[Stored items from a collection]
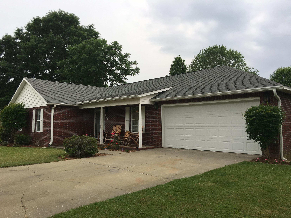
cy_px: 109
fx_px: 244
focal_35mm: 29
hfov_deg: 61.7
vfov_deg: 48.2
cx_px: 146
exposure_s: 1/493
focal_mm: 4.15
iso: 25
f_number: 2.2
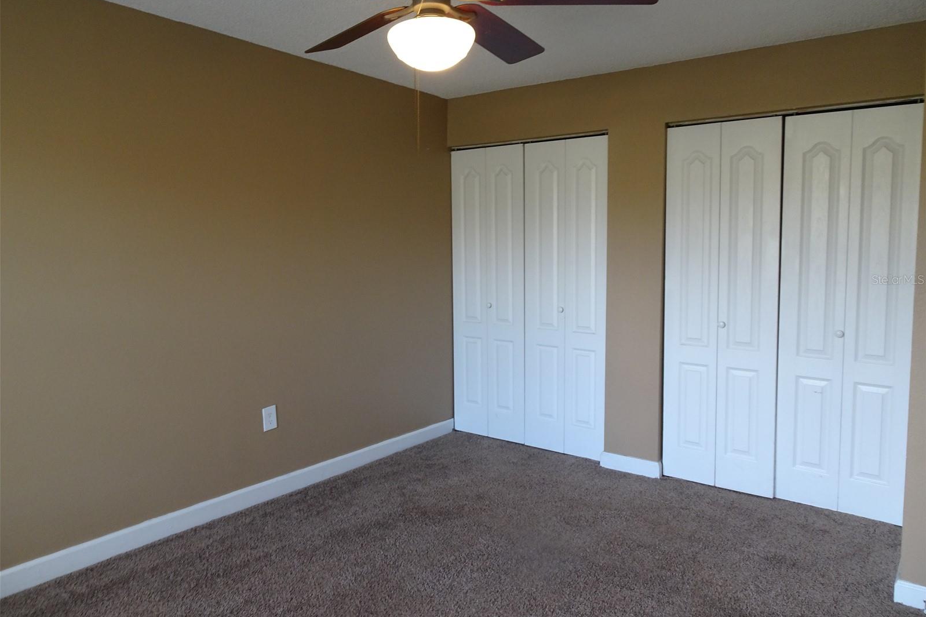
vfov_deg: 51.2
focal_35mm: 25
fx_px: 643
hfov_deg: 71.5
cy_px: 279
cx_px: 463
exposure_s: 1/30
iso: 200
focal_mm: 4.1
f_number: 3.5
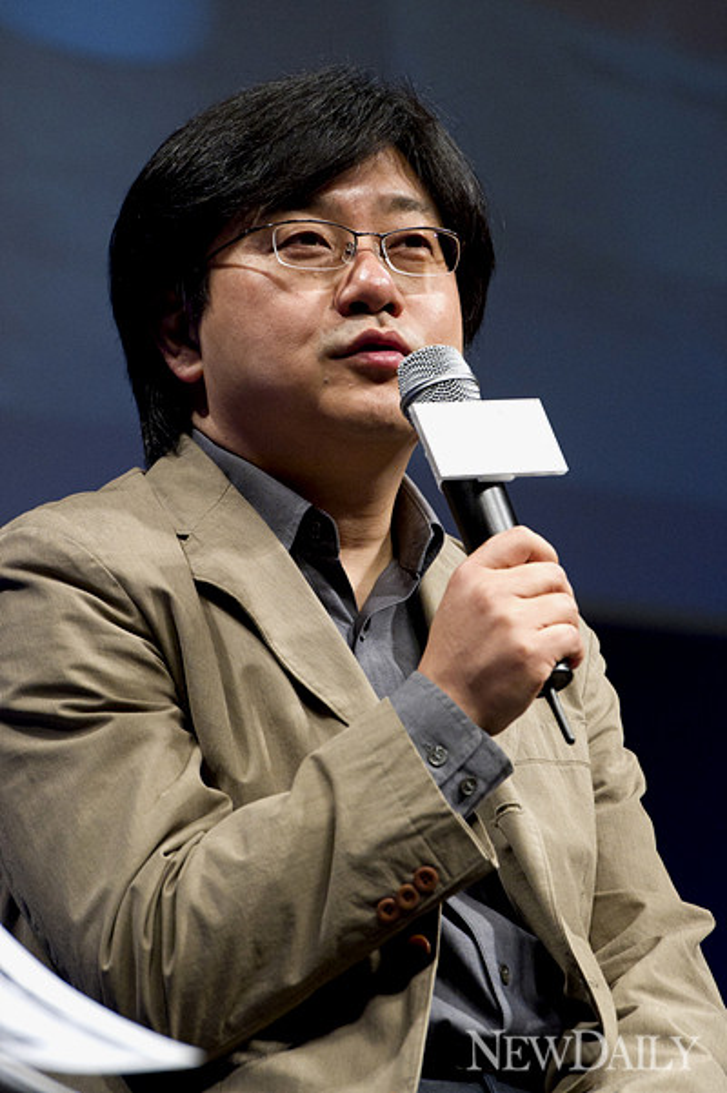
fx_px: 6065
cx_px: 364
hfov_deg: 6.9
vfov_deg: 10.3
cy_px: 546
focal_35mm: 200
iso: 3200
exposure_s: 1/1000
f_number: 5.6
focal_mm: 200
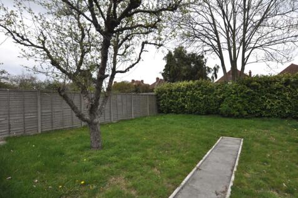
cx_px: 149
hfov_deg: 100.4
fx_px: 124
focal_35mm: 15
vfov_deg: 77.3
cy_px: 99
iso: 200
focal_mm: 10
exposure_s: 1/250
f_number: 8
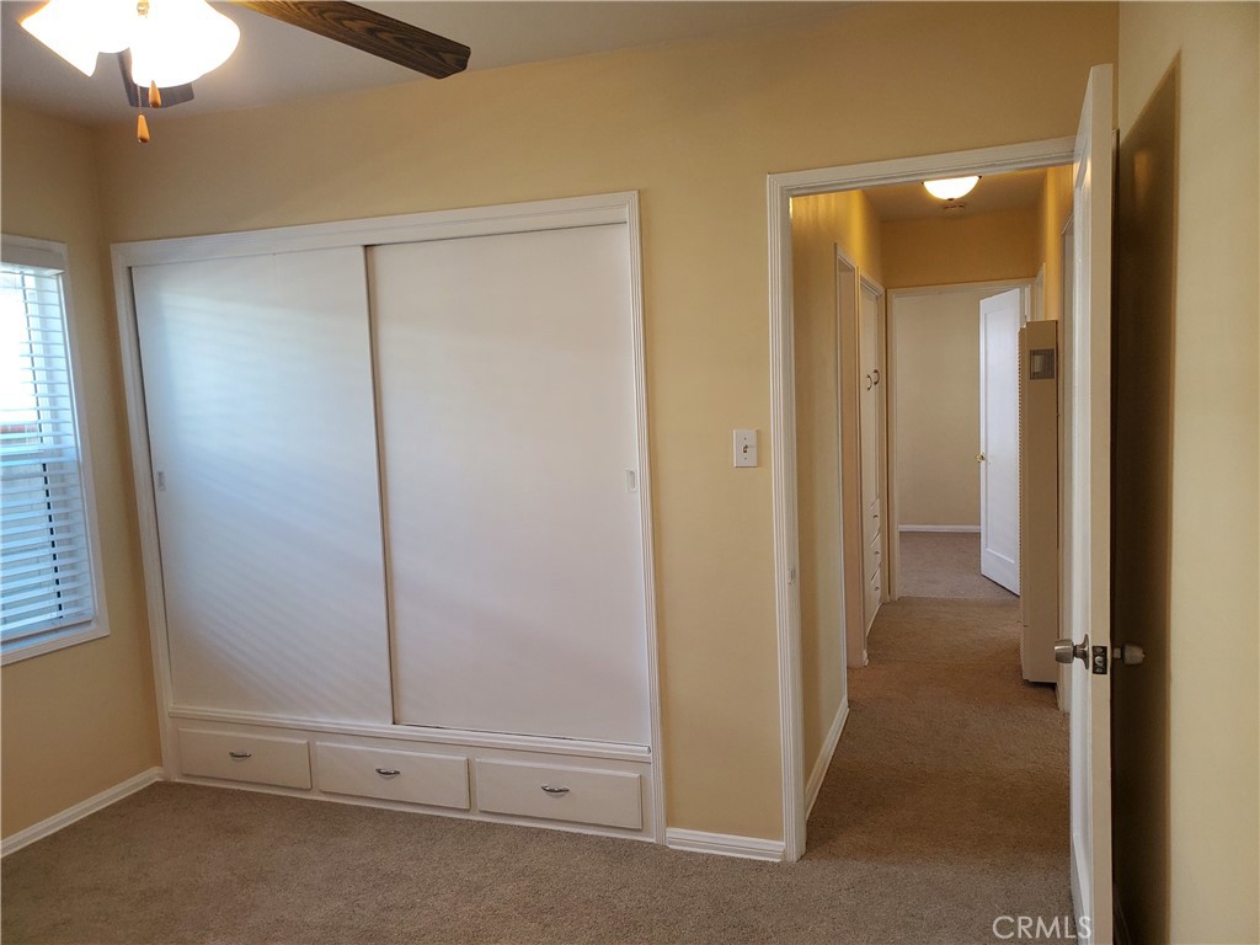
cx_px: 630
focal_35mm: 26
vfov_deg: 53.1
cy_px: 472
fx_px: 946
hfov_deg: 67.3
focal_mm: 4.3
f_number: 2.4
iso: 160
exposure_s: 1/120
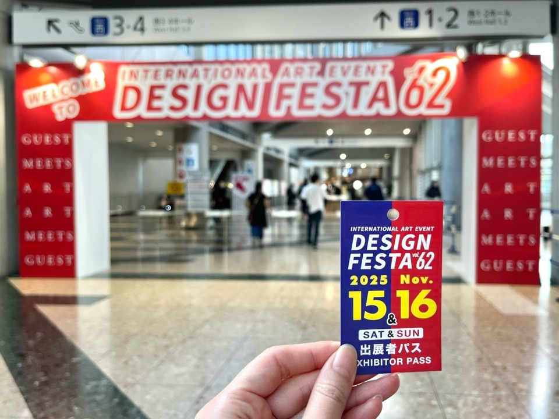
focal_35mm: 26
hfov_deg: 67.3
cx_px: 280
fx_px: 420
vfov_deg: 53.1
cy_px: 210
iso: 64
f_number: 1.6
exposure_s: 1/121
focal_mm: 5.1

Job:
From the first line to the last, output the data exactly, without the pictures.

Solution to the exercise:
cy_px: 109
fx_px: 244
focal_35mm: 29
hfov_deg: 61.7
vfov_deg: 48.2
cx_px: 146
exposure_s: 1/493
focal_mm: 4.15
iso: 25
f_number: 2.2
vfov_deg: 51.2
focal_35mm: 25
fx_px: 643
hfov_deg: 71.5
cy_px: 279
cx_px: 463
exposure_s: 1/30
iso: 200
focal_mm: 4.1
f_number: 3.5
fx_px: 6065
cx_px: 364
hfov_deg: 6.9
vfov_deg: 10.3
cy_px: 546
focal_35mm: 200
iso: 3200
exposure_s: 1/1000
f_number: 5.6
focal_mm: 200
cx_px: 149
hfov_deg: 100.4
fx_px: 124
focal_35mm: 15
vfov_deg: 77.3
cy_px: 99
iso: 200
focal_mm: 10
exposure_s: 1/250
f_number: 8
cx_px: 630
focal_35mm: 26
vfov_deg: 53.1
cy_px: 472
fx_px: 946
hfov_deg: 67.3
focal_mm: 4.3
f_number: 2.4
iso: 160
exposure_s: 1/120
focal_35mm: 26
hfov_deg: 67.3
cx_px: 280
fx_px: 420
vfov_deg: 53.1
cy_px: 210
iso: 64
f_number: 1.6
exposure_s: 1/121
focal_mm: 5.1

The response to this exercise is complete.